- _PROBLEM DETAILS_
Answer with the exact lines of the following material from the one containing "Shaking off those" through the one containing "Fluttershy replied, embarrassed.", both end lines included.

RECORDS TO PROCESS section start

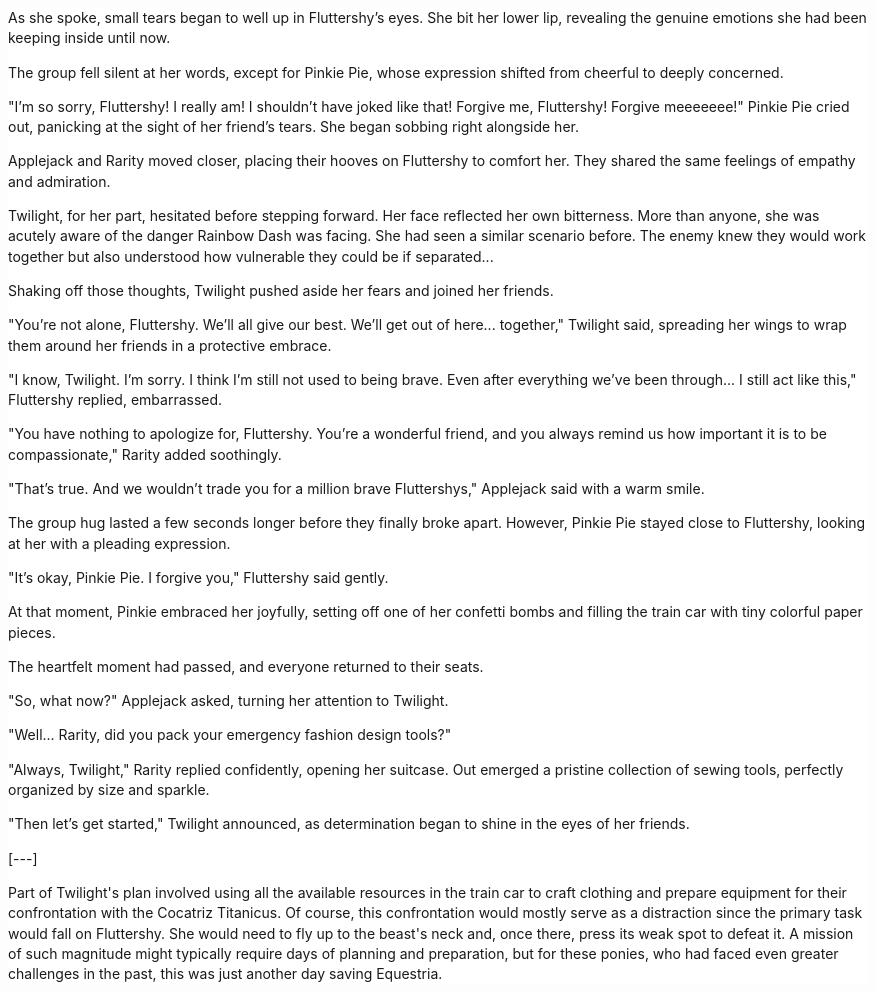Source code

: As she spoke, small tears began to well up in Fluttershy’s eyes. She bit her lower lip, revealing the genuine emotions she had been keeping inside until now.

The group fell silent at her words, except for Pinkie Pie, whose expression shifted from cheerful to deeply concerned.

"I’m so sorry, Fluttershy! I really am! I shouldn’t have joked like that! Forgive me, Fluttershy! Forgive meeeeeee!" Pinkie Pie cried out, panicking at the sight of her friend’s tears. She began sobbing right alongside her.

Applejack and Rarity moved closer, placing their hooves on Fluttershy to comfort her. They shared the same feelings of empathy and admiration.

Twilight, for her part, hesitated before stepping forward. Her face reflected her own bitterness. More than anyone, she was acutely aware of the danger Rainbow Dash was facing. She had seen a similar scenario before. The enemy knew they would work together but also understood how vulnerable they could be if separated...

Shaking off those thoughts, Twilight pushed aside her fears and joined her friends.

"You’re not alone, Fluttershy. We’ll all give our best. We’ll get out of here... together," Twilight said, spreading her wings to wrap them around her friends in a protective embrace.

"I know, Twilight. I’m sorry. I think I’m still not used to being brave. Even after everything we’ve been through... I still act like this," Fluttershy replied, embarrassed.

"You have nothing to apologize for, Fluttershy. You’re a wonderful friend, and you always remind us how important it is to be compassionate," Rarity added soothingly.

"That’s true. And we wouldn’t trade you for a million brave Fluttershys," Applejack said with a warm smile.

The group hug lasted a few seconds longer before they finally broke apart. However, Pinkie Pie stayed close to Fluttershy, looking at her with a pleading expression.

"It’s okay, Pinkie Pie. I forgive you," Fluttershy said gently.

At that moment, Pinkie embraced her joyfully, setting off one of her confetti bombs and filling the train car with tiny colorful paper pieces.

The heartfelt moment had passed, and everyone returned to their seats.

"So, what now?" Applejack asked, turning her attention to Twilight.

"Well... Rarity, did you pack your emergency fashion design tools?"

"Always, Twilight," Rarity replied confidently, opening her suitcase. Out emerged a pristine collection of sewing tools, perfectly organized by size and sparkle.

"Then let’s get started," Twilight announced, as determination began to shine in the eyes of her friends.

[---]

Part of Twilight's plan involved using all the available resources in the train car to craft clothing and prepare equipment for their confrontation with the Cocatriz Titanicus. Of course, this confrontation would mostly serve as a distraction since the primary task would fall on Fluttershy. She would need to fly up to the beast's neck and, once there, press its weak spot to defeat it. A mission of such magnitude might typically require days of planning and preparation, but for these ponies, who had faced even greater challenges in the past, this was just another day saving Equestria.
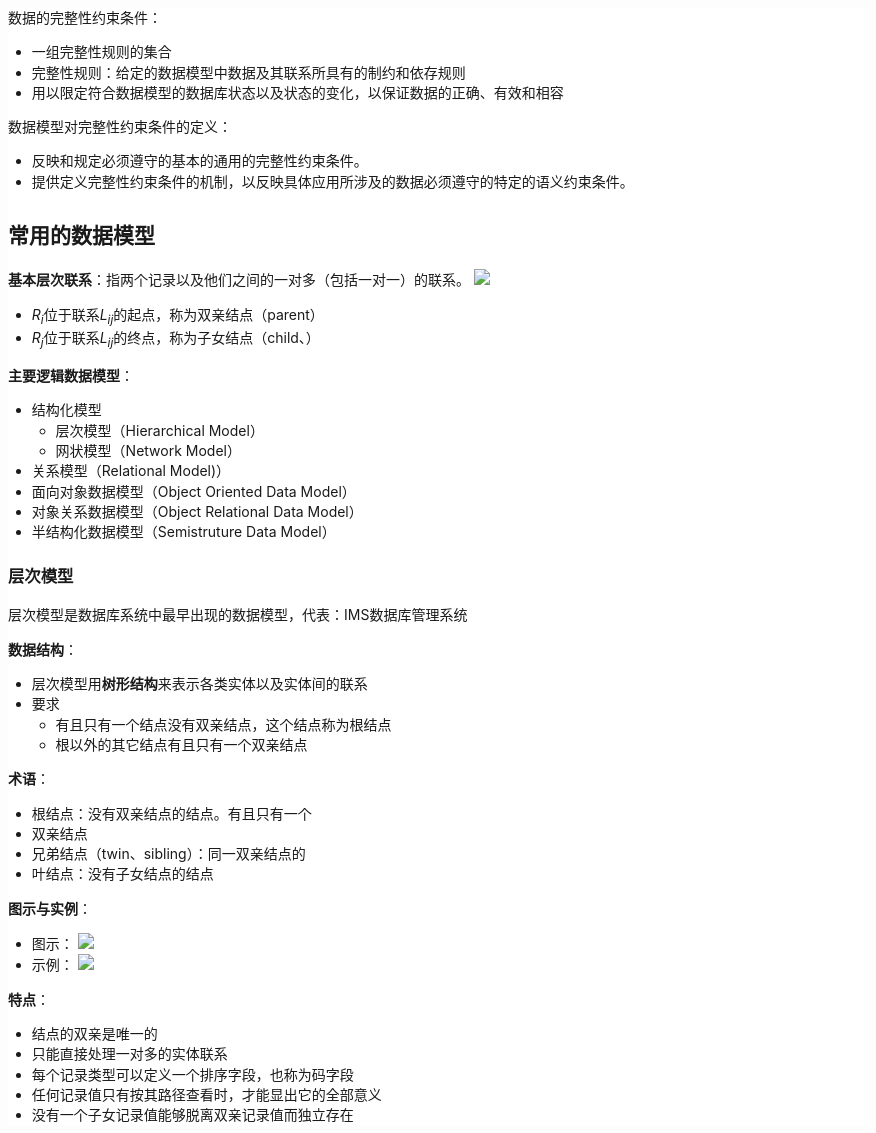 数据的完整性约束条件：
- 一组完整性规则的集合
- 完整性规则：给定的数据模型中数据及其联系所具有的制约和依存规则
- 用以限定符合数据模型的数据库状态以及状态的变化，以保证数据的正确、有效和相容

数据模型对完整性约束条件的定义：
- 反映和规定必须遵守的基本的通用的完整性约束条件。
- 提供定义完整性约束条件的机制，以反映具体应用所涉及的数据必须遵守的特定的语义约束条件。

## 常用的数据模型

**基本层次联系**：指两个记录以及他们之间的一对多（包括一对一）的联系。
  ![](img/003.png)
- $R_i$位于联系$L_{ij}$的起点，称为双亲结点（parent）
- $R_j$位于联系$L_{ij}$的终点，称为子女结点（child、）

**主要逻辑数据模型**：
- 结构化模型
    - 层次模型（Hierarchical Model）
    - 网状模型（Network Model）
- 关系模型（Relational Model)）
- 面向对象数据模型（Object Oriented Data Model）
- 对象关系数据模型（Object Relational Data Model）
- 半结构化数据模型（Semistruture Data Model）

### 层次模型

层次模型是数据库系统中最早出现的数据模型，代表：IMS数据库管理系统

**数据结构**：
- 层次模型用**树形结构**来表示各类实体以及实体间的联系
- 要求
    - 有且只有一个结点没有双亲结点，这个结点称为根结点
    - 根以外的其它结点有且只有一个双亲结点

**术语**：
- 根结点：没有双亲结点的结点。有且只有一个
- 双亲结点
- 兄弟结点（twin、sibling）：同一双亲结点的
- 叶结点：没有子女结点的结点

**图示与实例**：
- 图示：
  ![](img/004.png)
- 示例：
  ![](img/005.png)

**特点**：
- 结点的双亲是唯一的
- 只能直接处理一对多的实体联系
- 每个记录类型可以定义一个排序字段，也称为码字段
- 任何记录值只有按其路径查看时，才能显出它的全部意义
- 没有一个子女记录值能够脱离双亲记录值而独立存在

RECORDS TO PROCESS section end

- _ANSWER SPACE_
Shaking off those thoughts, Twilight pushed aside her fears and joined her friends.

"You’re not alone, Fluttershy. We’ll all give our best. We’ll get out of here... together," Twilight said, spreading her wings to wrap them around her friends in a protective embrace.

"I know, Twilight. I’m sorry. I think I’m still not used to being brave. Even after everything we’ve been through... I still act like this," Fluttershy replied, embarrassed.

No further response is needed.